======== Passage
By now, it is clear to most investors that the companies benefiting from the move to artificial intelligence (AI) include more than just a couple of chipmakers. One analogy for the increasing size and breadth of the AI industry is a tsunami: As the wave of corporate investment in AI builds, and the underlying hardware, foundational machine-learning models, and early-stage software applications all continue to improve, a broader set of tech providers has been able to benefit from the associated demand.

For example, Alphabet and Meta are among large cloud-services companies—also known as “hyperscalers”—that are building both the physical infrastructure and large-language models that are needed for AI technologies to be adopted by corporations more broadly. While the servers in their data centers continue to require powerful graphics processing units designed by NVIDIA and manufactured by TSMC, these hyperscalers are also designing their own custom chips, called application-specific integrated circuits (ASICs), which they are developing in partnership with chipmaker Broadcom, boosting that company’s growth outlook as well.
================
# Exercises
1. Decide whether each statement below agrees with the passage on AI investment. Answer yes or no for each, and quote the deciding words of the passage. (a) Hyperscalers are developing their custom chips in partnership with Broadcom. (b) The graphics processing units in hyperscalers' servers are manufactured by NVIDIA. (c) The passage compares the AI industry to a tsunami.
2. Reproduce the passage on AI investment precisely, everything from "By now, it is" down to "the associated demand.".
======== Stored data
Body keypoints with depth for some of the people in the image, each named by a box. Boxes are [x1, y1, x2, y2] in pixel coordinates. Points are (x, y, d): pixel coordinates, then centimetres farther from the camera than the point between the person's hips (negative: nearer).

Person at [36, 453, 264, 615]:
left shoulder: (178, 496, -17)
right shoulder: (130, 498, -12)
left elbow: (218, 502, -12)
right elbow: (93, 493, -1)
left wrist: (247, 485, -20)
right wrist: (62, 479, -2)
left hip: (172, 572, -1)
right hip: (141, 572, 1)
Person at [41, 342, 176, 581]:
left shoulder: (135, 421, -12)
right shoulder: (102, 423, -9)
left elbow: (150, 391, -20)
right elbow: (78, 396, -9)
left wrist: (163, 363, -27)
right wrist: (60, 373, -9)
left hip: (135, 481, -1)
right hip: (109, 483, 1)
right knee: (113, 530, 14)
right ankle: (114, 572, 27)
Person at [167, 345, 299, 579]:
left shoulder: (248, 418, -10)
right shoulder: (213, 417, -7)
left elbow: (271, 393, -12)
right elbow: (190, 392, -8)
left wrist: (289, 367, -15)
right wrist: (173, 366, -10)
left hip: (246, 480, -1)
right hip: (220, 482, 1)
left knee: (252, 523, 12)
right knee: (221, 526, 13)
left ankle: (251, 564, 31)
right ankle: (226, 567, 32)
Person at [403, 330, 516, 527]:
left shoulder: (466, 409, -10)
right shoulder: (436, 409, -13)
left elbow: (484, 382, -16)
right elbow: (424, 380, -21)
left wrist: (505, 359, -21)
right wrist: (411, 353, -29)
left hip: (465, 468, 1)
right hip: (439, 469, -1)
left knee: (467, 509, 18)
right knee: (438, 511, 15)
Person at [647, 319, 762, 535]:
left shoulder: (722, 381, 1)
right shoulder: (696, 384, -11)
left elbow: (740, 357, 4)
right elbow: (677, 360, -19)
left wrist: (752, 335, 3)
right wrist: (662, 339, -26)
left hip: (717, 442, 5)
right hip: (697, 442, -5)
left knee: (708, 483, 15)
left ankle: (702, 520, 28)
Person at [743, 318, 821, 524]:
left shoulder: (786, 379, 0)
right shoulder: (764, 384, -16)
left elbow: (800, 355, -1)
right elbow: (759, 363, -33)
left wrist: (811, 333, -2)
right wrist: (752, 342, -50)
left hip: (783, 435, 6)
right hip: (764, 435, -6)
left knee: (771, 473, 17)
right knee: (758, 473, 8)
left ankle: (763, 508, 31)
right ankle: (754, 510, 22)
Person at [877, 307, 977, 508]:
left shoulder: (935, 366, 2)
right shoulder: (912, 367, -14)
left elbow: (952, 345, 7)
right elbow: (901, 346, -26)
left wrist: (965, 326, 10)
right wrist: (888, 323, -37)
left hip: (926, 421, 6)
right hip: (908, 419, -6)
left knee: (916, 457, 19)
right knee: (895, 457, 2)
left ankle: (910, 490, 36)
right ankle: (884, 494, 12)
================
# Answers to the problems
1.
(a) Yes: "which they are developing in partnership with chipmaker Broadcom"
(b) No: "designed by NVIDIA and manufactured by TSMC"
(c) Yes: "One analogy for the increasing size and breadth of the AI industry is a tsunami"

2.
By now, it is clear to most investors that the companies benefiting from the move to artificial intelligence (AI) include more than just a couple of chipmakers. One analogy for the increasing size and breadth of the AI industry is a tsunami: As the wave of corporate investment in AI builds, and the underlying hardware, foundational machine-learning models, and early-stage software applications all continue to improve, a broader set of tech providers has been able to benefit from the associated demand.